At six months since the shooting at Tree of Life Synagogue, and on the final day of Passover, we, the Interfaith Leaders of Greater Lafayette are heartbroken to hear of another attack against Jews in the United States, this time at Congregation Chabad in Poway, California.  We mourn the death of Lori Kaye, and we pray for the recovery of Noya Dahan, a child of only 9 years old, Almog Peretz (34), and Rabbi Yisroel Goldstein (57).  This deadly and bloody hateful attack is yet another indication of the rise of White Supremacy in our country, when, for the first time in our nation’s history, Neo-Nazis, KKK members, and other hate groups feel validated and emboldened by those who serve in political leadership in our government. It is the hope of the ILGL that this incident, as well as the many other incidents that occur each day in our country, fuels a serious conversation about antisemitism and all forms of hate that are rising to the surface. 

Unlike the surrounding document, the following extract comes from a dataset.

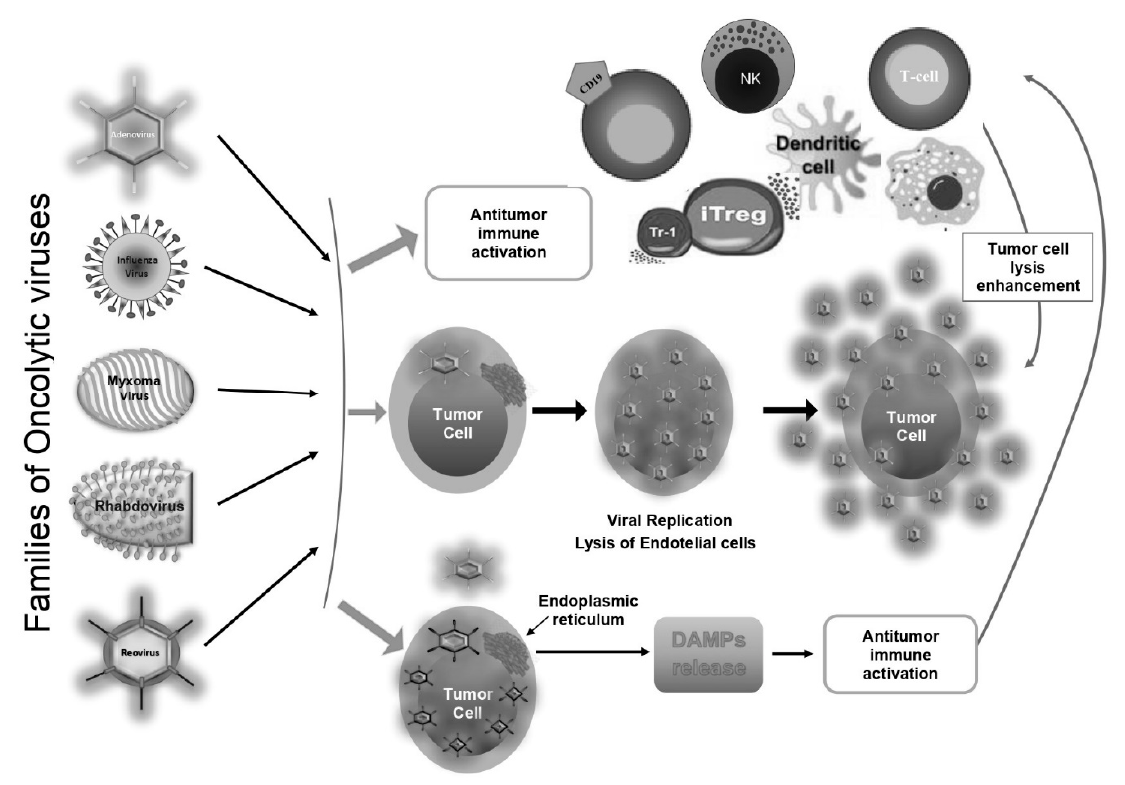
Figure 1. Some mechanisms of action of Oncolytic Figure 1. Some m echanisms of action of Oncolytic viruses.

Additionally, we cannot ignore the fact that this incident occurred with the use of an assault rifle, causing yet another active shooting incident in America, now the world’s capital of mass shootings.  It is the hope, as well, of ILGL, that this incident triggers a thoughtful conversation in our government about access of civilians to weapons of warfare.  The Jewish community in the Greater Lafayette area thank the outpouring of support and grief from neighbors, and look forward to future interfaith work to bring peace and positivity in our city. 

ILGL Statement on Violence in Sri Lanka – April 2019

We as the Interfaith Leaders of Greater Lafayette wish to condemn the tragic acts of violence in churches and hotels in Colombo, Negombo, and Batticaloa, Sri Lanka.  We respond with a sense of deep sadness and grief that nearly 300 worshipers were killed and countless more injured on Easter, the holiest day for most people of the Christian faith.  We believe all people have the right to worship as they please and deserve to do so without fear of violence. 

While the individuals and groups who perpetrated this horrific act are still being sought by authorities and will likely be brought to justice by the authorities in Sri Lanka, it is also well to remember that radical factions of any group do not represent the broadest and best of any group or faith.  We continue to encourage people to work towards the freedom of all people in all places to worship as they see fit, and for all of us to work for justice and peace.   Let us join in prayer for the families touched by this tragedy and work as we are each able for a better world for all people. 

ILGL Statement on Fires at Holy Sites – April 2019

A church building is not the same thing as a church community. A Mosque cannot fully embody the prayers of the faithful that gather there. A holy site is holy because of the way it brings worshipers together. And yet, our buildings, our community centers, our holy sites provide space where we connect with one another and to the divine.  No matter the religion it houses, a place of worship is holy to those who keep it holy, and thus the Interfaith Leaders of Greater Lafayette (ILGL) mourn along side those of any religion who see their sacred spaces damaged.

Members of ILGL watched with great sadness as the great Cathedral Church of Notre Dame was heavily damaged by fire yesterday. We were also saddened to see that the Al Aqsa Mosque—one of Islam’s most holy sites—was also damaged by fire. We offer prayers for the church community that worships at the Notre Dame in Paris and for all those who have glimpsed the beauty of God there. We pray also for the Muslim community in Jerusalem and for those who answer the call to prayer at the Al Aqsa Mosque.